National Insurance Company Limited
- Type: Central Public Sector Undertaking
- Industry: Insurance
- Founded: 1906; 120 years ago
- Founder: Gordhan Das Dutia
- Headquarters: Kolkata, West Bengal, India
- Area served: India and Nepal
- Key people: Rajeshwari Singh Muni (Chairman & MD)
- Products: General insurance; Health insurance; Vehicle insurance; Marine insurance; Property insurance; Crop insurance; Aviation insurance; Fidelity bond;
- Revenue: ₹17,385 crore (US$1.8 billion) (2022-23)
- Operating income: ₹−1,887 crore (US$−200 million) (2022-23)
- Net income: ₹−3,865 crore (US$−400 million) (2022-23)
- Total assets: ₹38,896 crore (US$4.0 billion) (2022-23)
- Owner: Ministry of Finance, Government of India.
- Number of employees: 7,612 (2023-24)
- Website: nationalinsurance.nic.co.in

= National Insurance Company =

Central Public Sector Undertaking

National Insurance Company Limited (NICL) is an Indian public sector insurance company owned by the Government of India and administered by the Ministry of Finance. National Insurance Company Limited (NICL) is an Indian public sector general insurance company owned by the Government of India and headquartered in Kolkata.Established in 1906 by Gordhandas Dutia and Jeevan Das Dutia. National Insurance Company and Asian Insurance company was nationalised in 1972. Its portfolio consists of a multitude of general insurance policies, offered to a wide arena of clients encompassing different sectors of the economy. Apart from being a leading insurance provider in India, NICL also serves in Nepal.

==History==
After nationalisation in 1972, NICL operated as a subsidiary of General Insurance Corporation of India (GIC).
National Insurance Company Limited was spun off as a distinct company under the General Insurance Business (Nationalisation) Amendment Act in 2002. In April 2004, NIC signed an agreement with Nainital Bank for distribution of its general insurance products through the bank's branches in Uttarakhand, Haryana and New Delhi.

==Company profile==
National Insurance Company Limited was incorporated on 5 December 1906 with its registered office in Kolkata. Consequent to passing of the General Insurance Business Nationalisation Act in 1972, 21 Foreign and 11 Indian Companies were merged with it and National became a subsidiary of General Insurance Corporation of India (GIC) which is fully owned by the Government of India. After the notification of the General Insurance Business and its India's largest General Insurance Company(Nationalisation) Amendment Act, on 7 August 2002, National has been de-linked from its holding company GIC and presently operates as an independent insurance company wholly owned by Govt of India.
National Insurance Company Ltd (NIC) is one of the public sector insurance companies of India. It transacts a non-life insurance business. Headquartered in Kolkata, NIC's network of about 2000 offices is spread over the country. NIC's foreign operations are carried out from its branch offices in Nepal.

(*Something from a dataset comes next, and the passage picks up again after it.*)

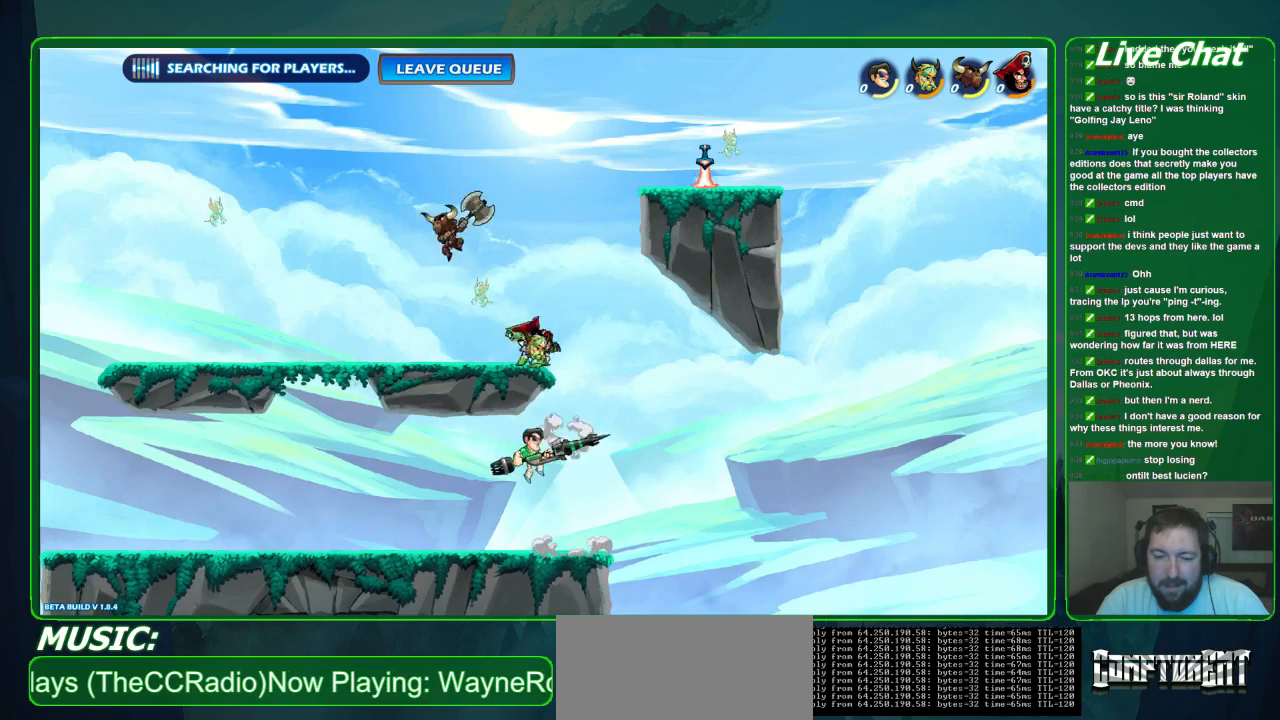
{"buttons": [], "left_stick": "right", "events": [[133, "left_stick", "center"], [267, "left_stick", "right"]]}
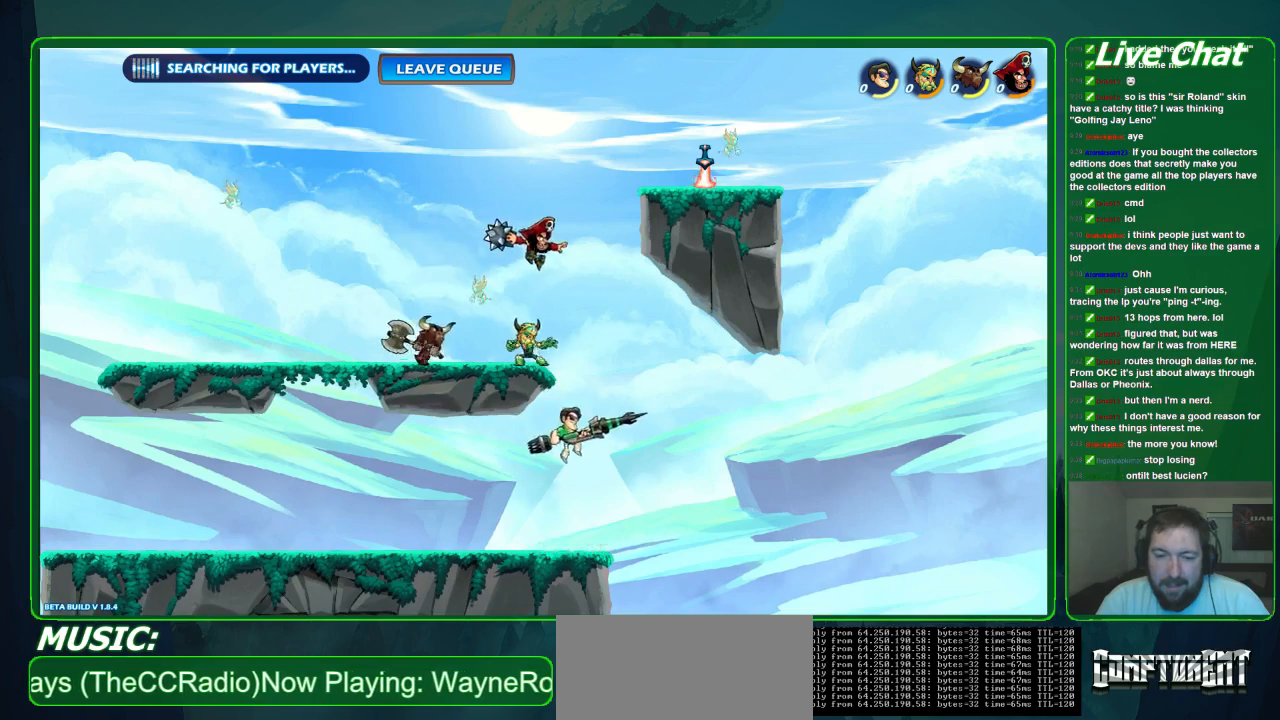
{"buttons": [], "left_stick": "up-left", "events": [[67, "A", "down"], [100, "left_stick", "up-left"], [167, "A", "up"], [233, "X", "down"], [333, "X", "up"], [400, "X", "down"], [467, "X", "up"]]}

The paid-up share capital of National is ₹100 crores. Starting off with a premium base of ₹50 crores in 1974, NIC's gross direct premium income has steadily grown to about ₹16,766 crores rupees in the financial year 2024–25.
National transacts general insurance business of Fire, Marine and Miscellaneous insurance.
As of 2010, NICL has a AAA rating from Indian rating agency, CRISIL, a subsidiary of Standard and Poor's Company.

The gross premiums from underwriting by the company grew by 32.22% to over ₹6100 crore during the Financial Year 2010–2011. And Gross Premium grew up to 10,000 crore during the financial year 2013–2014. With this, the company was ranked second among general insurance companies operating in India, behind New India Assurance, at the end of the 2014 Financial Year.
With about 2000 offices and approximately 11,000 employees and many more agents, the company operates in all of India, and neighbouring Nepal.
In 2008, the company signed a deal with HCL Technologies worth almost ₹400 crore to outsource the company's information technology requirements over 7 years. On the 2nd of February 2018, the Government of India announced the merger of National Insurance Company Limited with United India Insurance Company and Oriental Insurance.

NIC received the Economic Times iconic brand award in 2018.